- O Ministério da Fazenda recebeu críticas após postar, no Instagram, a indicação de que o público deve “jogar com responsabilidade” em bets.
- Comentários de usuários repudiaram a postagem, dizendo que o governo deveria incentivar a não aposta e que houve apologia governamental.
- O trecho sobre jogo responsável foi retirado da legenda no Instagram, mas permaneceu em outras redes sociais.
- O governo Lula regulamentou o funcionamento das bets em 2025 e tem feito ações para coibir apostas ilegais.
- Na semana passada, houve anúncio de bloqueio de bens e recursos de casas de apostas irregulares, com recursos destinados à segurança pública.
O Ministério da Fazenda recebeu críticas expressivas após publicar, no Instagram, uma legenda que sugeria ao público jogar bets com responsabilidade. A mensagem gerou repercussão negativa entre usuários e especialistas em regulamentação de jogos.
Seguiu-se uma enxurrada de comentários questionando a proposta e acusando o governo de estimular apostas ou de fazer apologia ao jogo.

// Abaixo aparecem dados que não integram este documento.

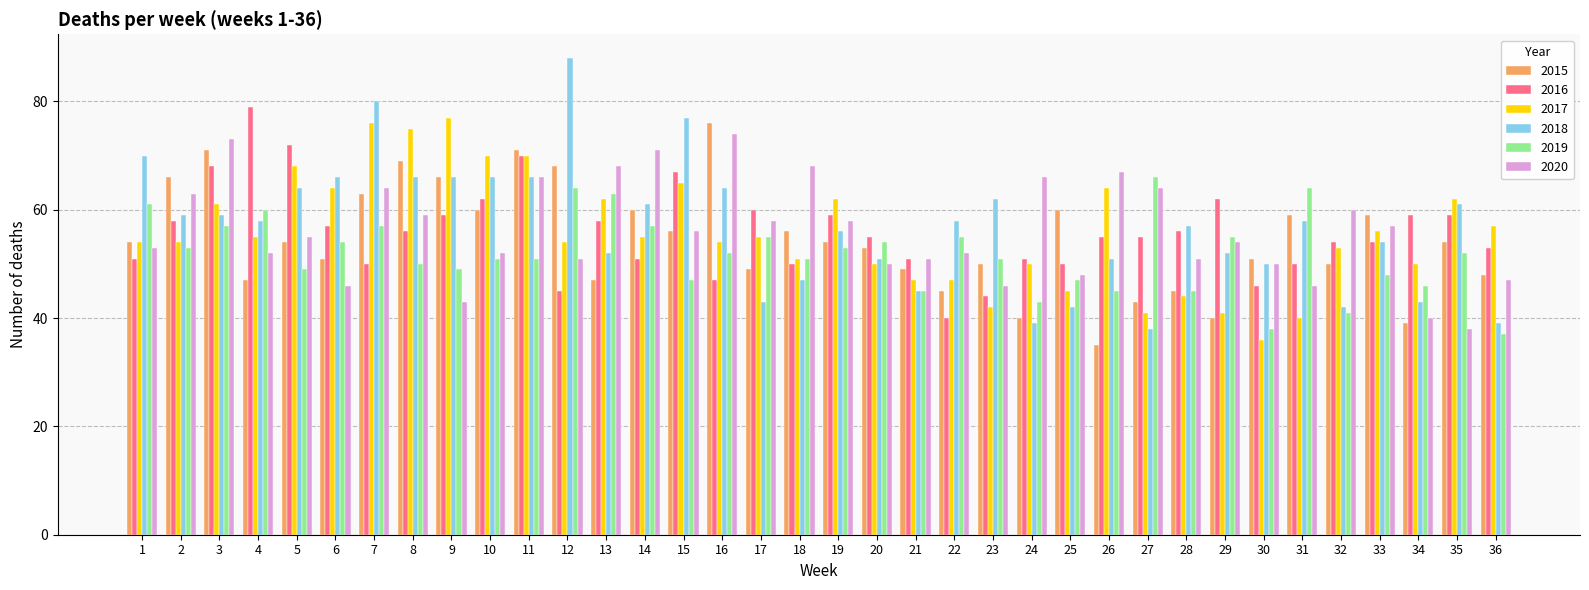

How many bars are there in each group?

6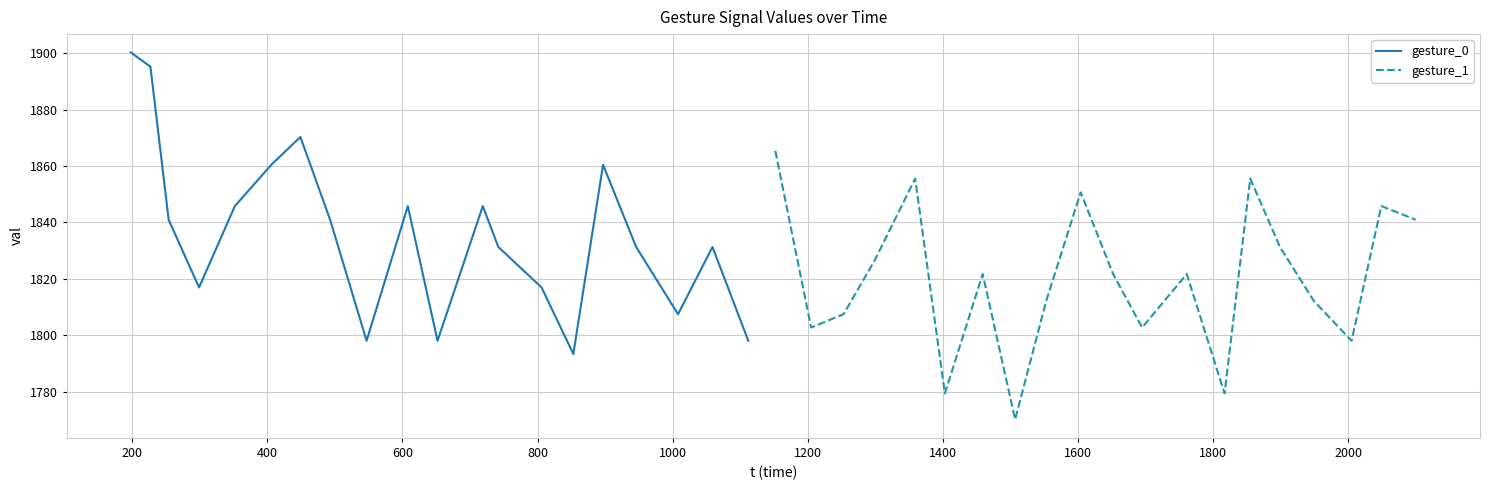

What are all the series names shown in the legend?

gesture_0, gesture_1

Em tom crítico, alguns leitores destacaram que não há responsabilidade associada aos jogos de azar.
O post foi editado pela pasta, com a retirada da parte que incentivava o comportamento responsável. Em outras plataformas, no entanto, o conteúdo permaneceu intacto, mantendo a orientação em outras redes sociais.
Reação e contexto regulatório
O governo Lula regulamentou o funcionamento das bets em 2025 e tem intensificado ações contra apostas ilegais. A medida busca fechar lacunas na fiscalização e ampliar a regulação do setor.
Na semana passada, o Planalto anunciou o bloqueio de bens e recursos financeiros ligados a casas de apostas irregulares, direcionando esses valores aos cofres de segurança pública. A medida é apresentada como parte do combate a operações não regulamentadas.
Críticos destacam que o tema envolve o equilíbrio entre inovação econômica e proteção de consumidores. O debate persiste sobre o papel do poder público ao tratar de atividades reguladas, sem restringir demais a liberdade de atuação do setor.